Benjamin Lee Whorf was a chemical engineer, a linguist, and an anthropologist. He pursued his interest in anthropology and linguistics as an avocation. While working as a fire prevention engineer (inspector), he developed an interest in linguistics, pursued in off hours and on business trips. Through his initial independent research and his later collaboration with well-known scholars such as Edward Sapir, Whorf made substantial and significant contributions to the fields of linguistics and anthropology.
Whorf’s primary area of interest in linguistics was the study of Native American and Mesoamerican languages. In the late 1920s, Whorf began to correspond with noted scholars in anthropology, archaeology, and linguistics. In 1931, while still employed as a fire prevention engineer, he enrolled as a graduate student at Yale University in order to study under the noted anthropologist and linguist, Edward Sapir. While at Yale, Whorf began to study the Hopi language under the supervision of Sapir. Whorf and Sapir were interested in the relationship between language and human thinking, specifically how language can shape our thoughts.
Whorf developed a theory in collaboration with Sapir that became known as the Sapir-Whorf Hypothesis. It dealt primarily with the way that language affects thought. Whorf posited that the structure of a human being’s language influences the manner in which a person understands reality and behaves with respect to it. Whorf held that “all observers are not led by the same physical evidence to the same picture of the universe, unless their linguistic backgrounds are similar or in some way can be calibrated.” Thus, for example, Whorf believed that speakers of Chinese dissect nature and the universe differently from Western speakers. Similarly, American Indians, Africans, and the speakers of many other languages would have a still different dissection of nature.
While at Yale, Whorf received many prestigious appointments in recognition of his important contributions to linguistics and anthropology. Yale appointed Whorf an Honorary Research Fellow in Anthropology in 1936, awarded him the Sterling Fellowship in 1937, and named him a Lecturer in Anthropology from 1937 to 1938. Although he did not pursue linguistics as a full-time profession, Whorf published his ideas on linguistics not only in major scholarly journals such as Language and the American Anthropologist but also in journals read by lay audiences. In forums such as MIT’s Technology Review and Main Currents in Modern Thought, he wrote essays and reviews on a wide variety of topics.

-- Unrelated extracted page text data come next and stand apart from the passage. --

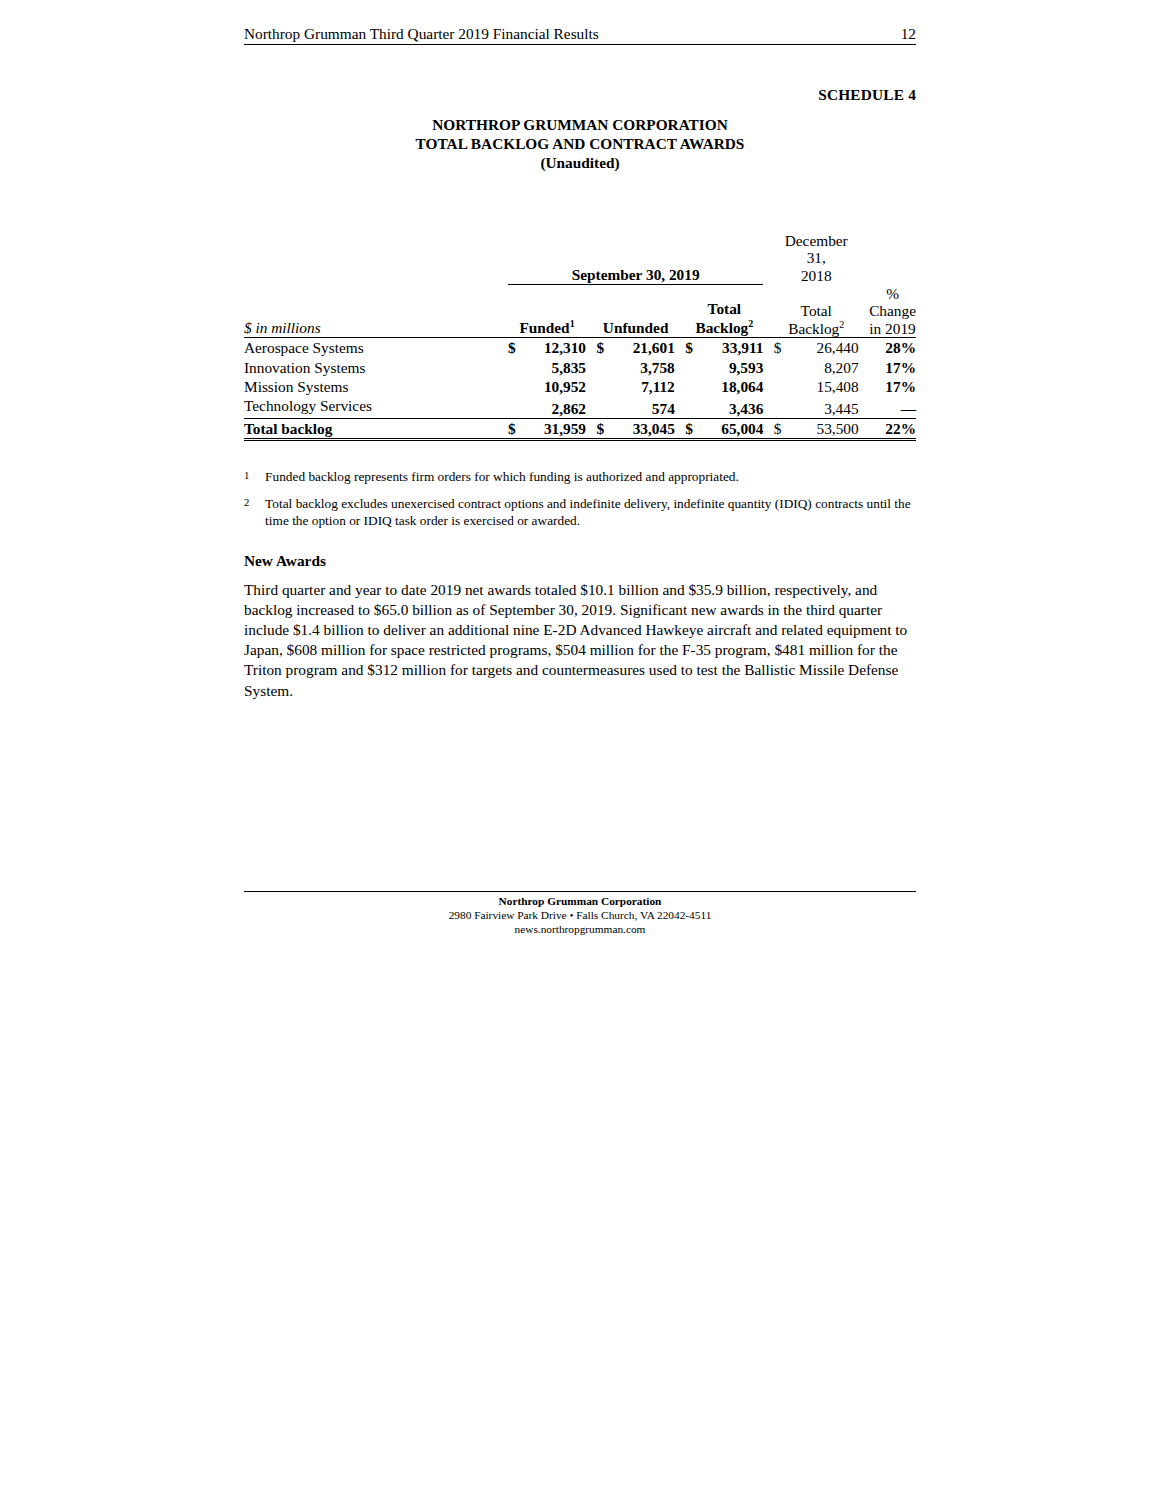Northrop Grumman Third Quarter 2019 Financial Results
12
SCHEDULE 4
NORTHROP GRUMMAN CORPORATION
TOTAL BACKLOG AND CONTRACT AWARDS
(Unaudited)
| | September 30, 2019 | | December 31, 2018 | | |
| $ in millions | Funded 1 | | Unfunded | | Total Backlog 2 | | Total Backlog 2 | | % Change in 2019 |
| Aerospace Systems | $ | 12,310 | | $ | 21,601 | | $ | 33,911 | | $ | 26,440 | | 28% |
| Innovation Systems | | 5,835 | | | 3,758 | | | 9,593 | | | 8,207 | | 17% |
| Mission Systems | | 10,952 | | | 7,112 | | | 18,064 | | | 15,408 | | 17% |
| Technology Services | | 2,862 | | | 574 | | | 3,436 | | | 3,445 | | — |
| Total backlog | $ | 31,959 | | $ | 33,045 | | $ | 65,004 | | $ | 53,500 | | 22% |
1
Funded backlog represents firm orders for which funding is authorized and appropriated.
2
Total backlog excludes unexercised contract options and indefinite delivery, indefinite quantity (IDIQ) contracts until the time the option or IDIQ task order is exercised or awarded.
New Awards
Third quarter and year to date 2019 net awards totaled $10.1 billion and $35.9 billion, respectively, and backlog increased to $65.0 billion as of September 30, 2019. Significant new awards in the third quarter include $1.4 billion to deliver an additional nine E-2D Advanced Hawkeye aircraft and related equipment to Japan, $608 million for space restricted programs, $504 million for the F-35 program, $481 million for the Triton program and $312 million for targets and countermeasures used to test the Ballistic Missile Defense System.
Northrop Grumman Corporation
2980 Fairview Park Drive • Falls Church, VA 22042-4511
news.northropgrumman.com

Whorf’s work did not become widely known in academic circles until the posthumous publication of his writings in the 1950s. In the 1960s, linguistic theories such as those proposed by Noam Chomsky focused on the universality of language and were therefore critical of Whorf’s principle of linguistic relativity. However, advances in cognitive psychology and anthropological linguistics in the 1980s and 1990s created renewed interest in the ideas expressed in the Sapir-Whorf Hypothesis.
- Saporta, S. (Ed.). (1966). Psycholinguistics: A book of readings. New York: Holt, Rinehart and Winston.
- Whorf, B. L. (1962). Language, thought, and reality: Selected writings of Benjamin Lee Whorf. Cambridge, MA: The M.I.T. Press.